Kasus ini bukan sekadar persoalan pribadi. Ini soal moralitas pejabat publik, kehormatan lembaga perwakilan rakyat, dan kepercayaan masyarakat yang selama ini diletakkan di pundak wakil-wakilnya. Suara rakyat yang diamanahkan melalui kotak suara seolah dikhianati oleh perilaku bejat yang, jika terbukti, sama sekali tak pantas dilakukan oleh seorang pejabat negara.
Dalam Undang-Undang MD3, jelas ditegaskan bahwa anggota DPRD wajib menjaga martabat, kehormatan, dan kredibilitas sebagai wakil rakyat. Namun, bila benar dugaan ini terbukti, maka tindakan tersebut bukan hanya menodai sumpah jabatan, tetapi juga menghancurkan sendi-sendi demokrasi lokal. DPRD yang seharusnya menjadi rumah aspirasi justru dinodai oleh oknum yang melanggar hukum dan merusak nilai-nilai etika.

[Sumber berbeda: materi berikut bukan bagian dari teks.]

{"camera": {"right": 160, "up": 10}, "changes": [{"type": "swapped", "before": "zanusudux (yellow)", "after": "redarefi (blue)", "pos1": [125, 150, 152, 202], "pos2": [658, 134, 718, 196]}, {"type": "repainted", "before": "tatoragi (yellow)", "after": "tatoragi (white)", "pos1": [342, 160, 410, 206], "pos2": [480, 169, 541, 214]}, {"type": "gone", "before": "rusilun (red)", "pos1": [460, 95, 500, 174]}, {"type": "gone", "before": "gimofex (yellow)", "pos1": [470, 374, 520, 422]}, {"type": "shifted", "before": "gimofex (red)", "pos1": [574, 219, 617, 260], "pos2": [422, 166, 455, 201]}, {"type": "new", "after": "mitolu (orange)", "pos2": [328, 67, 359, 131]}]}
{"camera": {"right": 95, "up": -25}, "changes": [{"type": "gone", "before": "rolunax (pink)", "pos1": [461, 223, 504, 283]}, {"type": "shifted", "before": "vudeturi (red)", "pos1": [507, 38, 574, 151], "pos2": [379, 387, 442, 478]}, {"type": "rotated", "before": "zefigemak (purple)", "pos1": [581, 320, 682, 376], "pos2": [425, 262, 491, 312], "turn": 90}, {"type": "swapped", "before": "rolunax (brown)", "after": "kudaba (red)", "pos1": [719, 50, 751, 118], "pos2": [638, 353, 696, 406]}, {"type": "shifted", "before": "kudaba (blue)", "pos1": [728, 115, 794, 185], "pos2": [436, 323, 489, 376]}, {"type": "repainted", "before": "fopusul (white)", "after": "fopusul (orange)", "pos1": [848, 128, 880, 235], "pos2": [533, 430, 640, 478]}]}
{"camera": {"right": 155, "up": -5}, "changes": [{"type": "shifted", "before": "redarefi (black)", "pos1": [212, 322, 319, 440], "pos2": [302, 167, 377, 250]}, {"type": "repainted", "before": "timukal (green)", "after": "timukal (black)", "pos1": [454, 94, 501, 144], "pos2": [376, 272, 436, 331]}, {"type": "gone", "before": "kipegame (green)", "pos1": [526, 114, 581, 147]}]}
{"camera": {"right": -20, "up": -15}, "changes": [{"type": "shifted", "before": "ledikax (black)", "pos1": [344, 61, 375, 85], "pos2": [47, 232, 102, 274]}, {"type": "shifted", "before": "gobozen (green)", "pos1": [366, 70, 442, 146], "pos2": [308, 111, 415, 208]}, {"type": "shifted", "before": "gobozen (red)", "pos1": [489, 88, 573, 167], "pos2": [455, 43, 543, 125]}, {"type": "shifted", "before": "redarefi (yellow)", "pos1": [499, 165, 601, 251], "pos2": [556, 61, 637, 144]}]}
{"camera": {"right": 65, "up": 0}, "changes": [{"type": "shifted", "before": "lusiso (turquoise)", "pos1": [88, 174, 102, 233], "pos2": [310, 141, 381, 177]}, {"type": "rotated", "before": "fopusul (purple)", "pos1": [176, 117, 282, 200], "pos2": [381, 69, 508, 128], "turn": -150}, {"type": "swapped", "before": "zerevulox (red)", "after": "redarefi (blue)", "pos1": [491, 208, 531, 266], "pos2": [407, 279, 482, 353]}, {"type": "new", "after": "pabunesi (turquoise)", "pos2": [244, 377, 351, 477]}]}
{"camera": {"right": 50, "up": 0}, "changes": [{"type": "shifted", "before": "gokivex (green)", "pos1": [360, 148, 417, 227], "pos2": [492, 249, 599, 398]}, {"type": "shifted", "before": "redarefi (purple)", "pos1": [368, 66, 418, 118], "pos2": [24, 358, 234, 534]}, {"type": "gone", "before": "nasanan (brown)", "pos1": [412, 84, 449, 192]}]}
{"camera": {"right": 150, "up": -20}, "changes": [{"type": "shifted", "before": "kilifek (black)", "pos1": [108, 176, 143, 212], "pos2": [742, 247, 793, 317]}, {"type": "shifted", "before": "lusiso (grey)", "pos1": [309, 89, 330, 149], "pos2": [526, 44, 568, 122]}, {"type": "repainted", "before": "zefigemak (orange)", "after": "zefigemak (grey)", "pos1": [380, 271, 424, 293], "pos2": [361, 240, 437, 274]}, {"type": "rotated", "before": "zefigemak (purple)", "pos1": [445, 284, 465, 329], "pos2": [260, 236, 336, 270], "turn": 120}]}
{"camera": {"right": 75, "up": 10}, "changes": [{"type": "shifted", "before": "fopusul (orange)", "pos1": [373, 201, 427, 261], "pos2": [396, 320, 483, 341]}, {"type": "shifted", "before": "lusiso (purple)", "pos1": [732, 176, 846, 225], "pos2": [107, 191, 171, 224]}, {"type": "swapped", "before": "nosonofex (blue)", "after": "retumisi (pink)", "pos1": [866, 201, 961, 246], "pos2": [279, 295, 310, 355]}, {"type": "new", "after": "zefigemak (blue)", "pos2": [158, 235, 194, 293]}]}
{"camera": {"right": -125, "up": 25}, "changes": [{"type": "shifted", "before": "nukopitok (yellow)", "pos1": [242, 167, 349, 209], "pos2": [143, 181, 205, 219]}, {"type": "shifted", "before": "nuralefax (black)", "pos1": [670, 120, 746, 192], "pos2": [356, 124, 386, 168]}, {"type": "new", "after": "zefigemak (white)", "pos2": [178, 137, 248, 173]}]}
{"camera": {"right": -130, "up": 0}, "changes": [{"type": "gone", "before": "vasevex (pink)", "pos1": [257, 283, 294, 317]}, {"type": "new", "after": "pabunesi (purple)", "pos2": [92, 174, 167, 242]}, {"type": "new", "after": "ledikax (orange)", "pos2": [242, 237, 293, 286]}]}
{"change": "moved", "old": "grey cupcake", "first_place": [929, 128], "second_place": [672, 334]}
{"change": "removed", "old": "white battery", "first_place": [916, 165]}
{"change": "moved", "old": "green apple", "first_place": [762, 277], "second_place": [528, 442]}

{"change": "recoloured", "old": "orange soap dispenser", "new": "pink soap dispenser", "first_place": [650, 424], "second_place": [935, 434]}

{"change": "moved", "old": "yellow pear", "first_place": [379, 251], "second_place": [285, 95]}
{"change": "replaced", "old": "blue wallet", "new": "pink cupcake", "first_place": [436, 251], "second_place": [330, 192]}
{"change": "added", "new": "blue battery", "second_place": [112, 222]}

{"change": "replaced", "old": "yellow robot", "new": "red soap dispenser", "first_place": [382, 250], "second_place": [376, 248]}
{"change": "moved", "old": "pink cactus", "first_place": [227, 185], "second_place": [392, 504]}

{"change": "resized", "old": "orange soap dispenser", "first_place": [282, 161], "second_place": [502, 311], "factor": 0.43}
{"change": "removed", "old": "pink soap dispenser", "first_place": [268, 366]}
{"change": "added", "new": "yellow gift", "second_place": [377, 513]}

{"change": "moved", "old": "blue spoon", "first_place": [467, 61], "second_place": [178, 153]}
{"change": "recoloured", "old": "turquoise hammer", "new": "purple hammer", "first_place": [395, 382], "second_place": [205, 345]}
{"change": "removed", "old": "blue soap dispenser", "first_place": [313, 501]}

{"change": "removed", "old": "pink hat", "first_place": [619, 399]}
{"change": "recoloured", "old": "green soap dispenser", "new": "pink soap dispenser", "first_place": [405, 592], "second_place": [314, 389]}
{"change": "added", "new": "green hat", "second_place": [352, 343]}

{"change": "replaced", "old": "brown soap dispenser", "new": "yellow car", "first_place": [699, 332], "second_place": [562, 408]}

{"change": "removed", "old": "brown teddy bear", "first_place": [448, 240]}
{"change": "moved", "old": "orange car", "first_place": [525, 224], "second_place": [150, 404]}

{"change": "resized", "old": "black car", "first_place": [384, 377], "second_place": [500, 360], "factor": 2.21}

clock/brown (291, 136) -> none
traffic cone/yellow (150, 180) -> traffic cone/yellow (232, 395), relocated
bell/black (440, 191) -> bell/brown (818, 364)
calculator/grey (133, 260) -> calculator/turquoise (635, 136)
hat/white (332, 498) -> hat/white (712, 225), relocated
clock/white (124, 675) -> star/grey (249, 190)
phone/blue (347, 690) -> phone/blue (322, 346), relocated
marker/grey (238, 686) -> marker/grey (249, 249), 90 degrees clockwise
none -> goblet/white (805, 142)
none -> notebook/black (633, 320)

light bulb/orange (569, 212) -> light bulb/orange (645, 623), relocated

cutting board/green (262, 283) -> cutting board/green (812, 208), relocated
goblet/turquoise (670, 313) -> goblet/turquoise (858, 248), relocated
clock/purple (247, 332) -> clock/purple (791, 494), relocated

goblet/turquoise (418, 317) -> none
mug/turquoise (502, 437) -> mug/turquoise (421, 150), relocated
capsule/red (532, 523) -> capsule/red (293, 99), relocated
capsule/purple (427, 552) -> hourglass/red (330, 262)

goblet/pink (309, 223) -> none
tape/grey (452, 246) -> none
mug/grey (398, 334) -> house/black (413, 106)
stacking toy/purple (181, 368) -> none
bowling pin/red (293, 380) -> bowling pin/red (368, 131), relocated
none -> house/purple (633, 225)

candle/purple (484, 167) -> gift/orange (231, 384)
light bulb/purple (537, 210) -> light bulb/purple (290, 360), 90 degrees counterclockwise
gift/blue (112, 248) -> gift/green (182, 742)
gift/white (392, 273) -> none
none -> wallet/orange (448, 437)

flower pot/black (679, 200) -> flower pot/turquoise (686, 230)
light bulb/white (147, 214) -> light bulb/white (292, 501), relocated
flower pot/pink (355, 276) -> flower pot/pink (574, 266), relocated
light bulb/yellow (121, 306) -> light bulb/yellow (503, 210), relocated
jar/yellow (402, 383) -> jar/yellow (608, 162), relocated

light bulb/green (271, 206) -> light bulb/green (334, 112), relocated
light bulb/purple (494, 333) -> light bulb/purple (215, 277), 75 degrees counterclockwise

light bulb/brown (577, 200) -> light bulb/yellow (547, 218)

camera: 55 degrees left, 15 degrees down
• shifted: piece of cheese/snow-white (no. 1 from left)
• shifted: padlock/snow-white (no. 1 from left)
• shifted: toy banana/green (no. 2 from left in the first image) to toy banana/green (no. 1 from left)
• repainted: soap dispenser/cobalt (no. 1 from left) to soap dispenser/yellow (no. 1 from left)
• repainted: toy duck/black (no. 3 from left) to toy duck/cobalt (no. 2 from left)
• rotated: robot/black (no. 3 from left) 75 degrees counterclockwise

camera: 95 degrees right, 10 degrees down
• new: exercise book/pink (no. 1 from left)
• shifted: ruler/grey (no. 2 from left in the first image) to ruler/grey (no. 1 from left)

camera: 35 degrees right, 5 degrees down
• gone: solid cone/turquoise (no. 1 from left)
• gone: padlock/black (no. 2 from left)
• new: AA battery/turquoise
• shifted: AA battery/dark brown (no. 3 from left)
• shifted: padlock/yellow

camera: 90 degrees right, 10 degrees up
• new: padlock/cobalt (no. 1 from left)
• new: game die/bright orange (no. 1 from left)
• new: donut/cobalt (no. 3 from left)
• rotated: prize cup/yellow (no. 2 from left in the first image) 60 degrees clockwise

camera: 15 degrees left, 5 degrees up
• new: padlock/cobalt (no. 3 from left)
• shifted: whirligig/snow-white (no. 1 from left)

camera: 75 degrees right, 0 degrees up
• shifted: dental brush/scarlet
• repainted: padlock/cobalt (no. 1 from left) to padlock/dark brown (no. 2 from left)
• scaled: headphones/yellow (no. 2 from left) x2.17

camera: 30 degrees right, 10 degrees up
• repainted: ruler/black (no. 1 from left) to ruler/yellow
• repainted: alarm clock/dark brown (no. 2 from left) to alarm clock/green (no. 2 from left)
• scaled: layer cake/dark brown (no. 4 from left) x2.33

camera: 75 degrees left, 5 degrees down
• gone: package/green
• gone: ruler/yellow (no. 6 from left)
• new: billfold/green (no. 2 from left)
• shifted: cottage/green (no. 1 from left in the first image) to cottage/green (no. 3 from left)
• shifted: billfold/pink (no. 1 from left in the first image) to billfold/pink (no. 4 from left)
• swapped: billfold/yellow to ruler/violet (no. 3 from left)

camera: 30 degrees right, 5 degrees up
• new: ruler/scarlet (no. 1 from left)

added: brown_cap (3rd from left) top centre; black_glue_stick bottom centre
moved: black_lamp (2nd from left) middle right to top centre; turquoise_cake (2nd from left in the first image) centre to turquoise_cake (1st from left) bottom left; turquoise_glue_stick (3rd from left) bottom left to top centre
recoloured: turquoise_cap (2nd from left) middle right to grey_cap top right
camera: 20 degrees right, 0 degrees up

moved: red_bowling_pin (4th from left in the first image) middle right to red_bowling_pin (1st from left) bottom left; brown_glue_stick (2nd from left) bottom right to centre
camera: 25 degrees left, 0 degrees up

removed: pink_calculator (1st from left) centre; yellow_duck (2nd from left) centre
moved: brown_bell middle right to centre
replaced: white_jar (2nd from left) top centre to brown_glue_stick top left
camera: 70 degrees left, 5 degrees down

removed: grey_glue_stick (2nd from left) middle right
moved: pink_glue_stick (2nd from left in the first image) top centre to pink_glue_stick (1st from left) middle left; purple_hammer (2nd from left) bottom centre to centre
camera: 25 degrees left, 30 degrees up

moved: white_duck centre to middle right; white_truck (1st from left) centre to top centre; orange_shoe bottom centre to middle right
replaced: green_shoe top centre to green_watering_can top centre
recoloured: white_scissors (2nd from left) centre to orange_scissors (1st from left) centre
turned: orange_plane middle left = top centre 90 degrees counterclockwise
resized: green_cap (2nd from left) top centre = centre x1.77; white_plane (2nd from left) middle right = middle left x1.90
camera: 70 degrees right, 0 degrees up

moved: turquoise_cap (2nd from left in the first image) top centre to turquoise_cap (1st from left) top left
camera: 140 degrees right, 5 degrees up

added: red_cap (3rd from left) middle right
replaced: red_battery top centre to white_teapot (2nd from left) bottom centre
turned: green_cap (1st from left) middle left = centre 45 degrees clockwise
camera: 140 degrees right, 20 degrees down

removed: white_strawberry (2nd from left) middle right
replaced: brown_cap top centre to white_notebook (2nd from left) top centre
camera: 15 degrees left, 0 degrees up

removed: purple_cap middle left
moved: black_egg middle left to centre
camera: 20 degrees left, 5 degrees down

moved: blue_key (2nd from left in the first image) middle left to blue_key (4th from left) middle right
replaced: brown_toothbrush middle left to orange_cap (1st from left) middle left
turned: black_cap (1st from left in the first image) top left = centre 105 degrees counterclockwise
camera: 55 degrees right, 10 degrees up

Lebih jauh, KUHP Pasal 285 menegaskan: “Barang siapa dengan kekerasan atau ancaman kekerasan memaksa seorang perempuan bersetubuh di luar perkawinan, diancam pidana penjara berat.” Ini pesan jelas: tidak ada seorang pun yang kebal hukum, termasuk anggota dewan. Maka, tak ada alasan untuk melindungi pelaku bila terbukti bersalah.
Namun, ini bukan sekadar perkara hukum negara. Persoalan ini menohok jantung moralitas masyarakat. Dalam Al-Qur’an, Allah menegaskan larangan mendekati zina dan segala bentuk perbuatan keji (QS. Al-Isra: 32). Rasulullah SAW bersabda: “Seorang mukmin sejati adalah yang tidak membahayakan orang lain dengan lisan dan tangannya” (HR. Bukhari dan Muslim). Pemerkosaan, jika benar terjadi, adalah pengkhianatan terhadap kemanusiaan, agama, dan nurani.
Masyarakat Kepulauan Sula merasa dikhianati. Kepercayaan yang diberikan melalui suara rakyat semestinya dijaga dengan kehormatan. Tapi kini, publik justru dihadapkan pada kenyataan pahit: seorang wakil rakyat diduga mencederai martabat perempuan dan melecehkan hukum.
Sebagai pengamat kebijakan publik sekaligus Aktivis Pemuda Muhammadiyah Sula, saya menegaskan: kasus ini harus ditindak tegas tanpa pandang bulu. Jangan biarkan DPRD menjadi simbol aib. Aparat penegak hukum, Badan Kehormatan DPRD, dan partai politik pengusung wajib bersatu menegakkan kebenaran.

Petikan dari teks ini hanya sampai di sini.